-- Reading passage --
Center for Biological Diversity

Protecting endangered species and wild places of western North America
and the Pacific through science, policy, education, and environmental law.

July 18, 2001
CONTACT: Dr. Martin Taylor 520-623-5252 ext 307


CBD's Orca page
updated Population Viability Analysis

In the light of the recent deaths of seven killer whales, Dr Martin Taylor, population biologist with the Center for Biological Diversity, has updated his computerized population viability model of the "Southern Resident" killer whales in the Puget Sound. In addition to the escalated death rate, the updated model incorporates the impacts of reduced food supply and potential disease outbreaks and oil spills.

The most realistic of the many scenarios modeled shows a 95% chance of extinction in 33 to 121 years, with a median of 74 years. This model predicts certain extinction within 150 years. Dr. Taylor's analysis also demonstrates, however, that if the environment is sufficiently protected, the killer whales have a good chance of surviving for at least another 300 years.

-- Work instructions --
[A] According to the killer whale press release, why did Dr. Martin Taylor update his population viability model? Answer in one to three sentences.
[B] Answer these questions from the killer whale press release:
(i) What is the median time to extinction in the most realistic scenario?
(ii) What phone extension is listed for the contact?
(iii) How long could the whales likely survive if their environment is well enough protected?
[C] Continue the killer whale press release from its final sentence.
The records that come after this text are separate material and have no connection to it.

-- Exercise data --
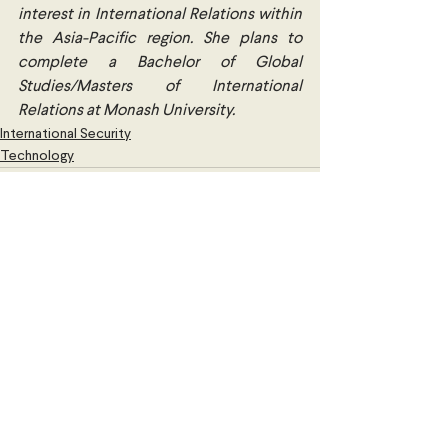
interest in International Relations within 
the Asia-Pacific region. She plans to 
complete a Bachelor of Global 
Studies/Masters of International 
Relations at Monash University.
International Security
Technology
Comments
Write a comment...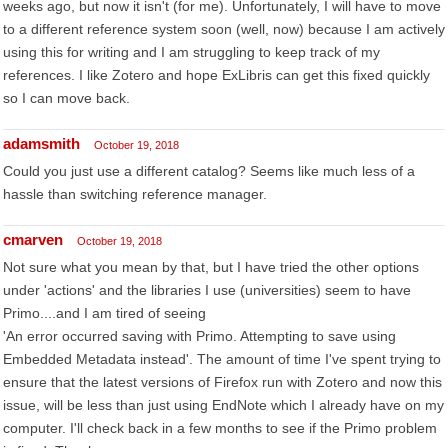
weeks ago, but now it isn't (for me). Unfortunately, I will have to move
to a different reference system soon (well, now) because I am actively
using this for writing and I am struggling to keep track of my
references. I like Zotero and hope ExLibris can get this fixed quickly
so I can move back.
adamsmith
October 19, 2018
Could you just use a different catalog? Seems like much less of a
hassle than switching reference manager.
cmarven
October 19, 2018
Not sure what you mean by that, but I have tried the other options
under 'actions' and the libraries I use (universities) seem to have
Primo....and I am tired of seeing
'An error occurred saving with Primo. Attempting to save using
Embedded Metadata instead'. The amount of time I've spent trying to
ensure that the latest versions of Firefox run with Zotero and now this
issue, will be less than just using EndNote which I already have on my
computer. I'll check back in a few months to see if the Primo problem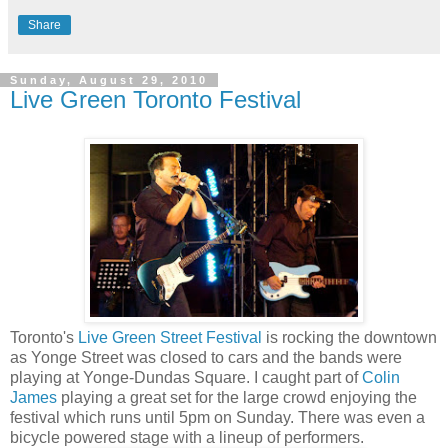
Share
Sunday, August 29, 2010
Live Green Toronto Festival
Toronto's
Live Green Street Festival
is rocking the downtown
as Yonge Street was closed to cars and the bands were
playing at Yonge-Dundas Square. I caught part of
Colin
James
playing a great set for the large crowd enjoying the
festival which runs until 5pm on Sunday. There was even a
bicycle powered stage with a lineup of performers.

-- Expected results --
[A] He updated it because seven killer whales had recently died. The new version also includes the higher death rate, a reduced food supply, and possible disease outbreaks and oil spills.

[B]
(i) 74 years
(ii) Ext 307
(iii) At least another 300 years

[C]
"If governments take immediate action to reverse the growing threats from pollutants, oil spills, salmon loss and unregulated boat traffic, then the whales can be saved. If the threats are allowed to go on, the whales are sure to go extinct. Our grandkids may never be able to see a wild, living whale and will ask themselves, why didn't they do something back then?" said Dr Taylor.

Dr. Taylor has recently returned from participating in a scientific workgroup of the International Whaling Commission to help conduct a global assessment of habitat threats to whales and dolphins. His population viability analysis is the first computer model to quantitatively incorporate habitat threats into a whale population trend projection. A similar analysis done for the northern spotted owl resulted in its being listed as an endangered species in the Pacific Northwest.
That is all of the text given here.